Saved data entries:
'''

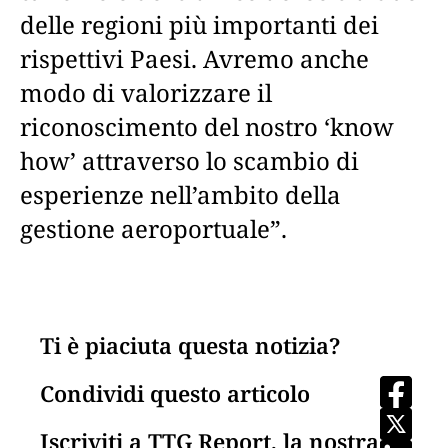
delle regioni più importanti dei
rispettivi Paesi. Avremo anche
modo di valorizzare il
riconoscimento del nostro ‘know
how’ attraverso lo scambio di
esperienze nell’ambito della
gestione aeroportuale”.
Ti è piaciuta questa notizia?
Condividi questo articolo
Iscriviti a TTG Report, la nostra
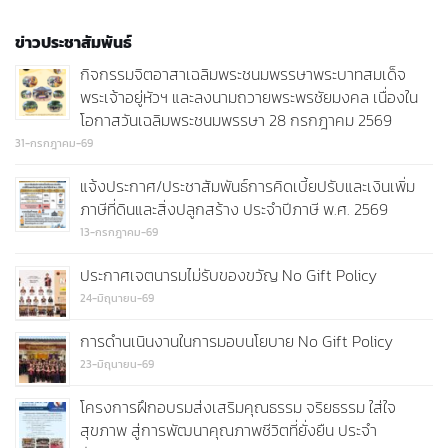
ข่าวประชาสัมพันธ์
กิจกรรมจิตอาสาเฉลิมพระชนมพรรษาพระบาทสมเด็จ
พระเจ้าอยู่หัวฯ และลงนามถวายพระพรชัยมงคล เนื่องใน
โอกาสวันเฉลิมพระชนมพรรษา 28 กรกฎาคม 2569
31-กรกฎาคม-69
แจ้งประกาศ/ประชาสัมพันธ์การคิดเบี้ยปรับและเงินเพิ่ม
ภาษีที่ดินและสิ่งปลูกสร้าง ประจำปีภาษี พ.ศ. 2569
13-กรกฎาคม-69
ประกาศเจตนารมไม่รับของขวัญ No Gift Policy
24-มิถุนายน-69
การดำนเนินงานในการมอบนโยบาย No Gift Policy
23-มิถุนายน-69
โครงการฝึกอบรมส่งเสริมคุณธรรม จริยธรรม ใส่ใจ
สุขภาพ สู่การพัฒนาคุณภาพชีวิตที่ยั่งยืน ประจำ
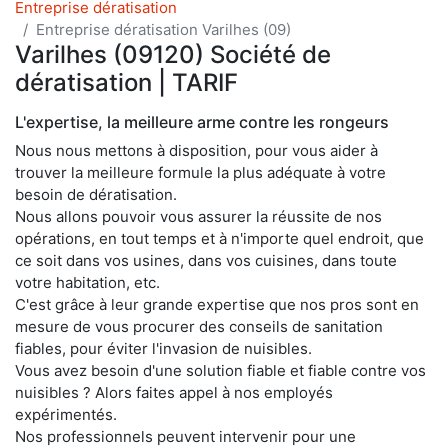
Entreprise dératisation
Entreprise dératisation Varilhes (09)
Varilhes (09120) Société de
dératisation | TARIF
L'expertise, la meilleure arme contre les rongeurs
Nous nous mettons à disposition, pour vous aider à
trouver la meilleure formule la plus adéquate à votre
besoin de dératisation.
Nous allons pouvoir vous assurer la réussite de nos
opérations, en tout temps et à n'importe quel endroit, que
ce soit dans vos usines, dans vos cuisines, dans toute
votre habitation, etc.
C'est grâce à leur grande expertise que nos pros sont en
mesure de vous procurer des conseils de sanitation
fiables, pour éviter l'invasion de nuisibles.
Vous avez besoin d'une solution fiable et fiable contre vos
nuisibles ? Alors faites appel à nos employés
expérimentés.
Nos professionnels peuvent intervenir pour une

'''
'''

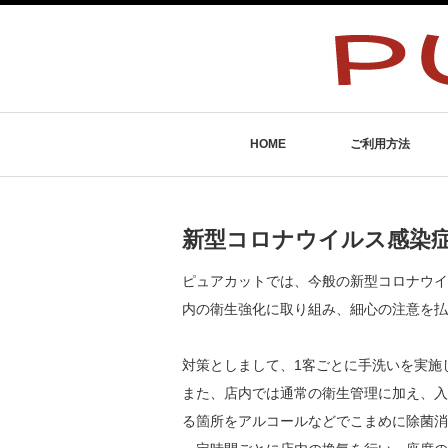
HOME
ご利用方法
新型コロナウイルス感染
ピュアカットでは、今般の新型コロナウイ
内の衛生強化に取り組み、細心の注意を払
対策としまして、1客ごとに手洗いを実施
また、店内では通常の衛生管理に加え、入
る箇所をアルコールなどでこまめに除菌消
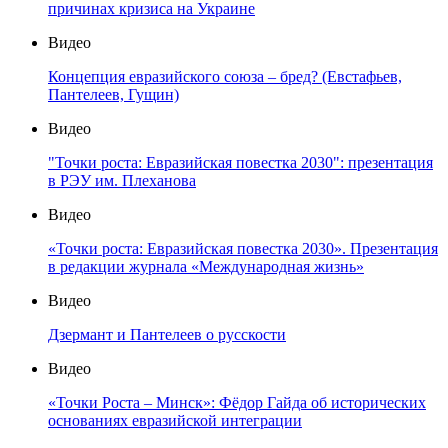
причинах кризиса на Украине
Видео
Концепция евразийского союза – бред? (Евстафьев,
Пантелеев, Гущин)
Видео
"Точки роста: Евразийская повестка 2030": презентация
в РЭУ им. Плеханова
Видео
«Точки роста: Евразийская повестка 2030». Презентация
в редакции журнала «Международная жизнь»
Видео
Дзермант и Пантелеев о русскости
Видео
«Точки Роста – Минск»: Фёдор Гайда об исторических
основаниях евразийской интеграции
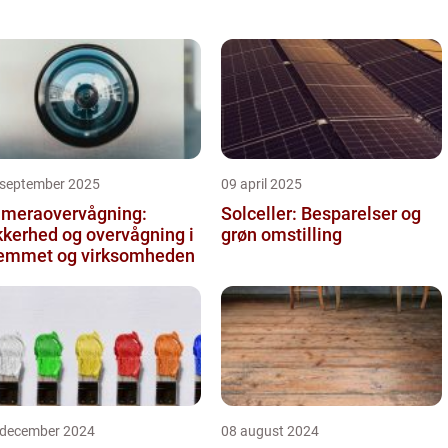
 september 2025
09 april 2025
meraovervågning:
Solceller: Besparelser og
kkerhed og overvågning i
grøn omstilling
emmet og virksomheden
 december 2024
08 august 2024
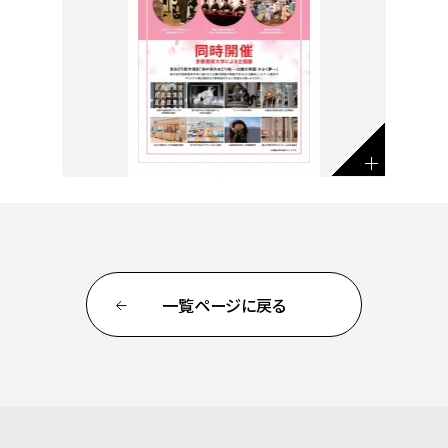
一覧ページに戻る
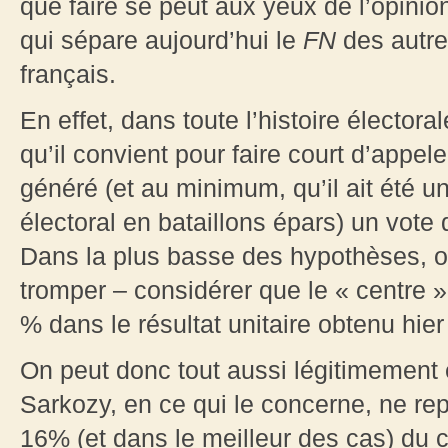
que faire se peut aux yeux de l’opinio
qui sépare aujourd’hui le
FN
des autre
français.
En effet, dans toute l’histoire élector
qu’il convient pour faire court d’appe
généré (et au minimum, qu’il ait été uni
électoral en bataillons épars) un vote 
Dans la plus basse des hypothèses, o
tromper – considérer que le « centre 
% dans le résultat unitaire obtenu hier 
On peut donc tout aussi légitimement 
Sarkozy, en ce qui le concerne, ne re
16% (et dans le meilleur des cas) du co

'''
'''

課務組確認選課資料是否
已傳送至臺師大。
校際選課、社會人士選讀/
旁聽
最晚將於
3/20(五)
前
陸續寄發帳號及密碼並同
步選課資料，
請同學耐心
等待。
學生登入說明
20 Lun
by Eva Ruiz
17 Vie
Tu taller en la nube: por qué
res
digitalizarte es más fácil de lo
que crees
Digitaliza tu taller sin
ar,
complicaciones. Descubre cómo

'''

EXERCISE DETAILS:
Render the lines from the one holding "delle regioni più importanti dei" through the one holding "Iscriviti a TTG Report, la nostra", inclusive, as a Markdown table with columns n and Line, where n is the row number. Omit blank lines.

SOLUTION TO THE PROBLEM:
| n | Line |
|---|---|
| 1 | delle regioni più importanti dei |
| 2 | rispettivi Paesi. Avremo anche |
| 3 | modo di valorizzare il |
| 4 | riconoscimento del nostro ‘know |
| 5 | how’ attraverso lo scambio di |
| 6 | esperienze nell’ambito della |
| 7 | gestione aeroportuale”. |
| 8 | Ti è piaciuta questa notizia? |
| 9 | Condividi questo articolo |
| 10 | Iscriviti a TTG Report, la nostra |